Mathematical Definition
The core formula for GELU is:
\[ \text{GELU}(x) = x \cdot \Phi(x) \]
where \(\Phi(x)\) is the cumulative distribution function (CDF) of the standard normal distribution:
\[ \Phi(x) = \frac{1}{2} \left[ 1 + \erf\left( \frac{x}{\sqrt{2}} \right) \right] \]
Here, \(\erf\) is the error function, which measures how well a Gaussian approximates a step function. This makes GELU probabilistic: it “drops” negative inputs less harshly than ReLU while keeping positive ones intact.
For computational efficiency, approximations are often used, such as the sigmoid-based version:
\[ \text{GELU}(x) \approx x \cdot \sigma(1.702x) \]
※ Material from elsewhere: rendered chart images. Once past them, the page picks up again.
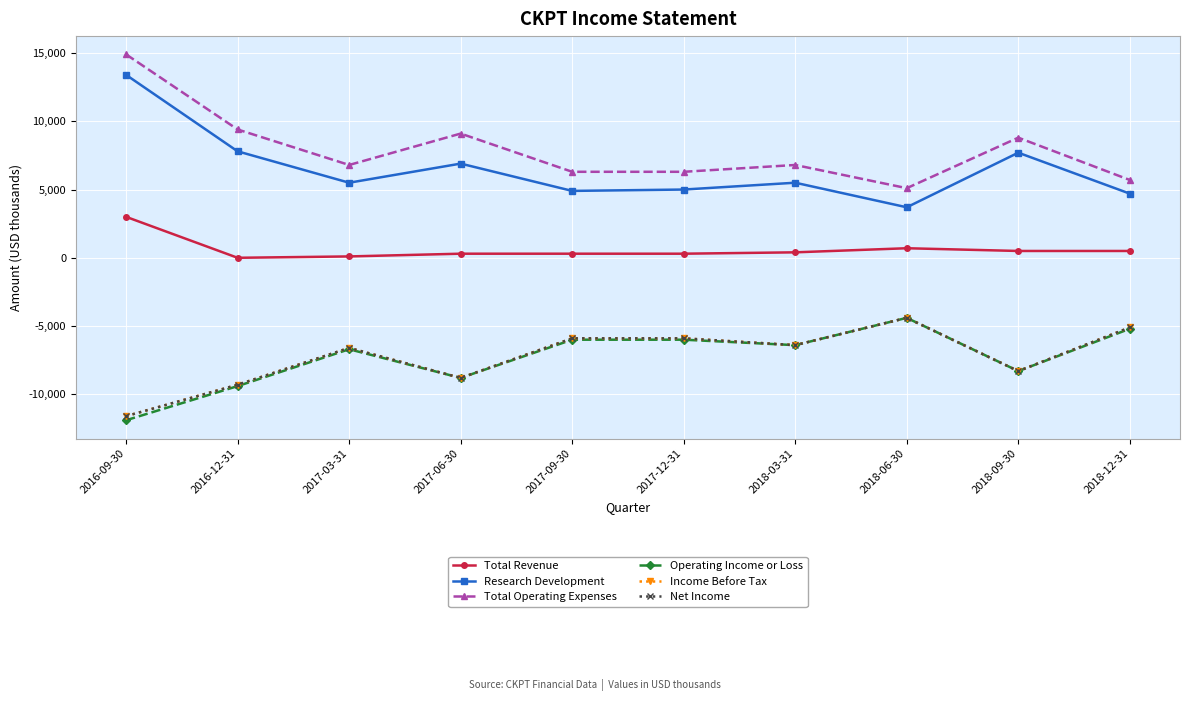

Where is Operating Income or Loss nearest to the value -8150?

2018-09-30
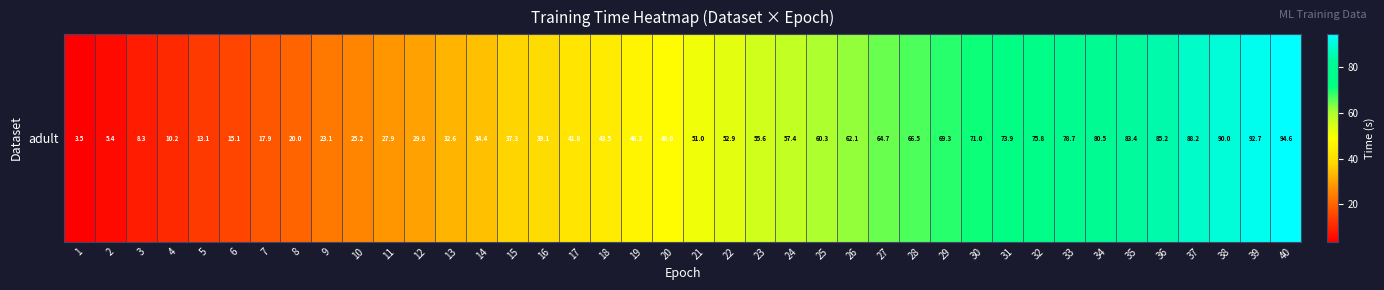

What is the change in value from 13 to 40?

+61.9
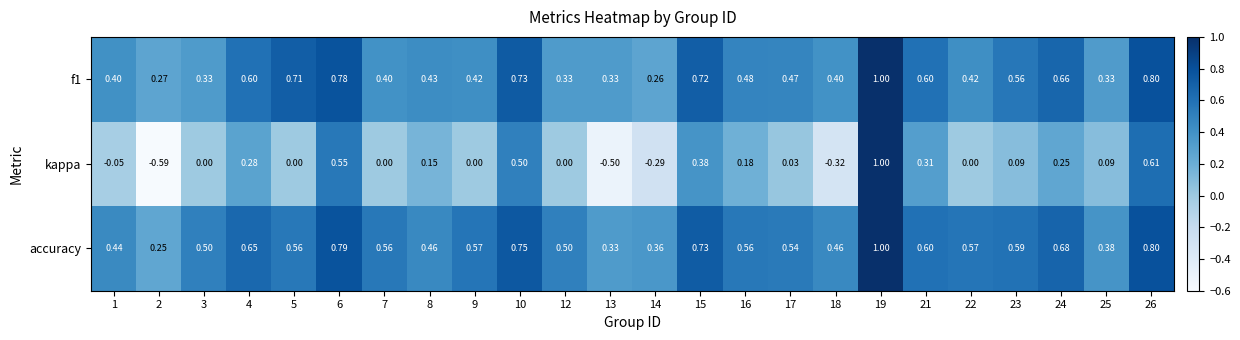

Which series has the largest total across all categories?

accuracy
where \(\sigma\) is the sigmoid function.
Why Use GELU?
- Smoothness: It’s differentiable everywhere, aiding optimization.
- Non-monotonicity: Slightly suppresses negative values but doesn’t zero them out, preserving information.
- Empirical Benefits: Outperforms ReLU and ELU in tasks like natural language processing, with faster training and higher accuracy in large models.
- Drawbacks: Slightly more computationally expensive than ReLU due to the erf or sigmoid computation.
In practice, libraries like PyTorch and TensorFlow have built-in GELU implementations (e.g., torch.nn.GELU()).